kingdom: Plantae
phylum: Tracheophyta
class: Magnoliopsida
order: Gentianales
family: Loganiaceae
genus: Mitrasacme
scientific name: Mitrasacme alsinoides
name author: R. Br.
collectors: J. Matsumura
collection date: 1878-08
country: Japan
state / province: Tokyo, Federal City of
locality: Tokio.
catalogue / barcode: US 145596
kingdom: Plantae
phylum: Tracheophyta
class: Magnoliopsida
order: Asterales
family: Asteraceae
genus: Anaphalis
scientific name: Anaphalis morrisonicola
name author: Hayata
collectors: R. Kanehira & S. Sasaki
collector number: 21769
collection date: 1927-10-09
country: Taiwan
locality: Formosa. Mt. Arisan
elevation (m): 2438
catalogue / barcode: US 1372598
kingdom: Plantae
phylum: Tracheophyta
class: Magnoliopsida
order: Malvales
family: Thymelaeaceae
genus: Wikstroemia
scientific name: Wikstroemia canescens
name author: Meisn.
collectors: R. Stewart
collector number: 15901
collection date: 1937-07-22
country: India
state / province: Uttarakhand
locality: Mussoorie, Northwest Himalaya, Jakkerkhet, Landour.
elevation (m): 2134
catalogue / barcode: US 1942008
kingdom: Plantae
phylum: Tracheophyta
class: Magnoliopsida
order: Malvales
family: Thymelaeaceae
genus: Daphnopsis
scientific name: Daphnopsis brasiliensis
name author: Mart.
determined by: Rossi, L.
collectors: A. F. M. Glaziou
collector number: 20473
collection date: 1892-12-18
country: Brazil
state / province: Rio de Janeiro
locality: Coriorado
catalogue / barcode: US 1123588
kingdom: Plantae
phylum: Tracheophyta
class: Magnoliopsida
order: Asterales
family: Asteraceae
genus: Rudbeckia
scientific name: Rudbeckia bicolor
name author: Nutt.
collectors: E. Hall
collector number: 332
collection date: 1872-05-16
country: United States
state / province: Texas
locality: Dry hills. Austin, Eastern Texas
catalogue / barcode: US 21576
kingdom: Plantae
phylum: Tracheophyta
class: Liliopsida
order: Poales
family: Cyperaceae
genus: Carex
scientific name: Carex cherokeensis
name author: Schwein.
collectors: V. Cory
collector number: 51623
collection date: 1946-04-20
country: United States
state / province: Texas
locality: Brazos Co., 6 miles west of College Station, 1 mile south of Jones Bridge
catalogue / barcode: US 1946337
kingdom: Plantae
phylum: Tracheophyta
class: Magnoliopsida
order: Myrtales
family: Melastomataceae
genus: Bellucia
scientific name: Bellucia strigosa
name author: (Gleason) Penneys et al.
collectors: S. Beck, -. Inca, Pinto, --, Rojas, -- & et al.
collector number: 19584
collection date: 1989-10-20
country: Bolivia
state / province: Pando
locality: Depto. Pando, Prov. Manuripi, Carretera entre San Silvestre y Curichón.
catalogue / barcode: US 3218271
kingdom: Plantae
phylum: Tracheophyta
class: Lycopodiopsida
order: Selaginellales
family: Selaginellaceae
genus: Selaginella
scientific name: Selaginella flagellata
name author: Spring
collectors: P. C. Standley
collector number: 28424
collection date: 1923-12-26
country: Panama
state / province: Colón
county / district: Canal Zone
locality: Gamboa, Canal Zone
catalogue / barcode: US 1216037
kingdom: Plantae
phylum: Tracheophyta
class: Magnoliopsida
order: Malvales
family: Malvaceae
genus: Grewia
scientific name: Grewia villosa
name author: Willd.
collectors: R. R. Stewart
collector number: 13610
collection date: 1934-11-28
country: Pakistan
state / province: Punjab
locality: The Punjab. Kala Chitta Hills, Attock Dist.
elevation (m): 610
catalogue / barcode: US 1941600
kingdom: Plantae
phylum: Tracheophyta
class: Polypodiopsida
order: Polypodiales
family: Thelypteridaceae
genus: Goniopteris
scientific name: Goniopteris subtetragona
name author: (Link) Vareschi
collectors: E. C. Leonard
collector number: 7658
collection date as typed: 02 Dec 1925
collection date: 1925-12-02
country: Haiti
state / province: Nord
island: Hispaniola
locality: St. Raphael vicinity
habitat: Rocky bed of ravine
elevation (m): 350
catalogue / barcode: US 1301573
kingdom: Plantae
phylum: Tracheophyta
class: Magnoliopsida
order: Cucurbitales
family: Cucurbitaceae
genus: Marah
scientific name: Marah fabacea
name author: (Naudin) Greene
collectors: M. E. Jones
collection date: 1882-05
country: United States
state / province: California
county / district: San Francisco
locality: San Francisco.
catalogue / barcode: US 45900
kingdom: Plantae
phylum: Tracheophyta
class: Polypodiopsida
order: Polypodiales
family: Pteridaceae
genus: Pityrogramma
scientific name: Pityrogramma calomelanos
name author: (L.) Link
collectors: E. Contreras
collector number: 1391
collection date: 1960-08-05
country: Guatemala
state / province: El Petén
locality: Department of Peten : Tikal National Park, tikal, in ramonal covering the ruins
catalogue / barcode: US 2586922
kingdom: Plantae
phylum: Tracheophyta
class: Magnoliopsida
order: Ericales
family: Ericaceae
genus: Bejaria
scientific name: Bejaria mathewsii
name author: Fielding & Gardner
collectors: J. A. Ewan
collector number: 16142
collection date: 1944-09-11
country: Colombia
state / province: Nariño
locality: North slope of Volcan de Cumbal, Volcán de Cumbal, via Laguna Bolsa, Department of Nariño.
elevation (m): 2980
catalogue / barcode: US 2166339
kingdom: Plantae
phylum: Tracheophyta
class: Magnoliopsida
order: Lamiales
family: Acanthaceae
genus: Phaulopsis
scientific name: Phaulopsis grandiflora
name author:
──────────
> _Set problem_
Can you format the lines starting with the one that contains "scientific name: Bellucia strigosa" and going on through the one that contains "genus: Selaginella" as a Markdown table with the columns Number and Entry, numbering each line and leaving out any blank ones?

> _Correct output_
| Number | Entry |
|---|---|
| 1 | scientific name: Bellucia strigosa |
| 2 | name author: (Gleason) Penneys et al. |
| 3 | collectors: S. Beck, -. Inca, Pinto, --, Rojas, -- & et al. |
| 4 | collector number: 19584 |
| 5 | collection date: 1989-10-20 |
| 6 | country: Bolivia |
| 7 | state / province: Pando |
| 8 | locality: Depto. Pando, Prov. Manuripi, Carretera entre San Silvestre y Curichón. |
| 9 | catalogue / barcode: US 3218271 |
| 10 | kingdom: Plantae |
| 11 | phylum: Tracheophyta |
| 12 | class: Lycopodiopsida |
| 13 | order: Selaginellales |
| 14 | family: Selaginellaceae |
| 15 | genus: Selaginella |